If we were now to succeed in improving one of the previously described amortization scenarios by means of the targeted digitization technology, the question arises as to the extent to which we would achieve an amortization of the investment sum of € 77,000 within just 12 months. So if we succeed in increasing machine availability by 1.2% by using predictive maintenance approaches to detect technical faults in the production machines at an early stage and eliminate them preventively without causing undesirable downtime, the project would already be successful. The return on investment would be 12 months.

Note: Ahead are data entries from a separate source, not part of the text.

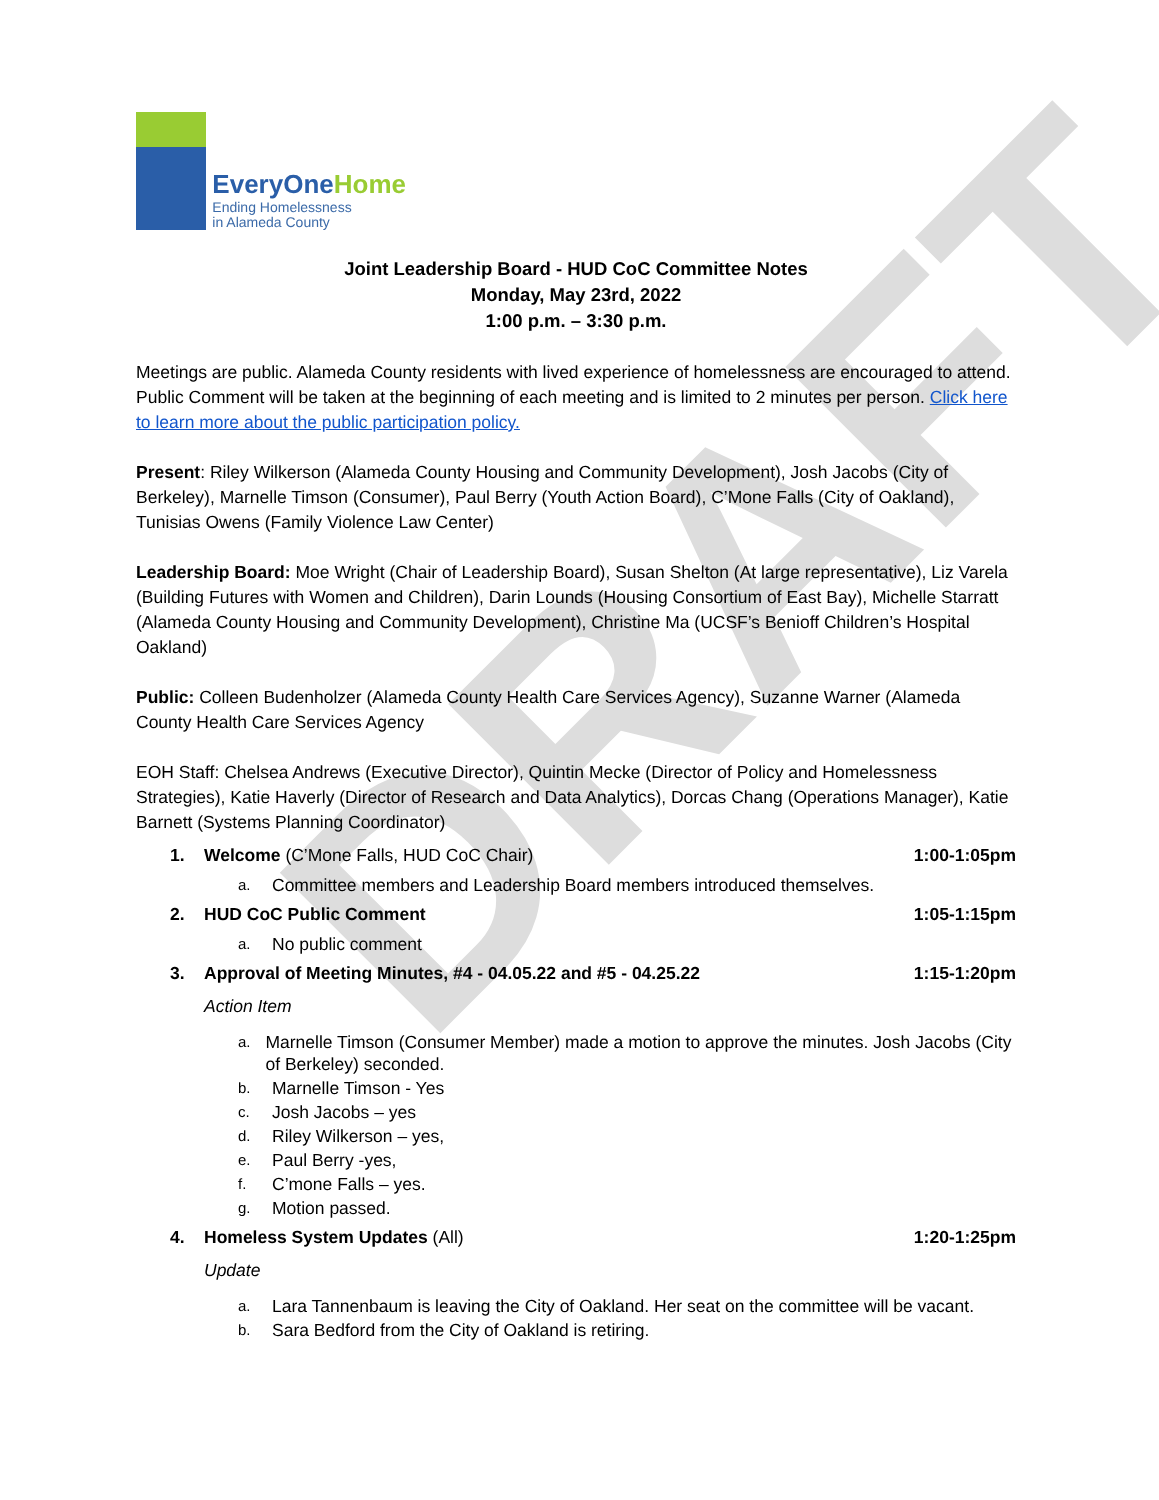DRAFT
EveryOneHome
Ending Homelessness
in Alameda County
Joint Leadership Board - HUD CoC Committee Notes
Monday, May 23rd, 2022
1:00 p.m. – 3:30 p.m.
Meetings are public. Alameda County residents with lived experience of homelessness are encouraged to attend. Public Comment will be taken at the beginning of each meeting and is limited to 2 minutes per person. Click here to learn more about the public participation policy.
Present: Riley Wilkerson (Alameda County Housing and Community Development), Josh Jacobs (City of Berkeley), Marnelle Timson (Consumer), Paul Berry (Youth Action Board), C’Mone Falls (City of Oakland), Tunisias Owens (Family Violence Law Center)
Leadership Board: Moe Wright (Chair of Leadership Board), Susan Shelton (At large representative), Liz Varela (Building Futures with Women and Children), Darin Lounds (Housing Consortium of East Bay), Michelle Starratt (Alameda County Housing and Community Development), Christine Ma (UCSF’s Benioff Children’s Hospital Oakland)
Public: Colleen Budenholzer (Alameda County Health Care Services Agency), Suzanne Warner (Alameda County Health Care Services Agency
EOH Staff: Chelsea Andrews (Executive Director), Quintin Mecke (Director of Policy and Homelessness Strategies), Katie Haverly (Director of Research and Data Analytics), Dorcas Chang (Operations Manager), Katie Barnett (Systems Planning Coordinator)
1. Welcome (C’Mone Falls, HUD CoC Chair) 1:00-1:05pm
a. Committee members and Leadership Board members introduced themselves.
2. HUD CoC Public Comment 1:05-1:15pm
a. No public comment
3. Approval of Meeting Minutes, #4 - 04.05.22 and #5 - 04.25.22 1:15-1:20pm
Action Item
a. Marnelle Timson (Consumer Member) made a motion to approve the minutes. Josh Jacobs (City of Berkeley) seconded.
b. Marnelle Timson - Yes
c. Josh Jacobs – yes
d. Riley Wilkerson – yes,
e. Paul Berry -yes,
f. C’mone Falls – yes.
g. Motion passed.
4. Homeless System Updates (All) 1:20-1:25pm
Update
a. Lara Tannenbaum is leaving the City of Oakland. Her seat on the committee will be vacant.
b. Sara Bedford from the City of Oakland is retiring.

Irrespective of this, we can also identify optimization potential through permanent monitoring of the production machines, which allows process costs to be reduced (e.g. tool costs). By means of the installed digitalization technology, it is possible to detect improper supply of operating materials, so that it is possible to significantly reduce the reject rate due to, for example, production-related overheated components. If you add up all the successes made possible by this digitization technology within the amortization scenarios within one year, a significantly shorter amortization period than 12 months is possible.
The probability of a successful digitization project in your company therefore increases in tandem with the concrete identification of measurable payback scenarios.
These amortization scenarios can be part of a supplier contract by making it a condition that you finally pay for the digitization system (goodwill regulation) if it meets the required amortization period.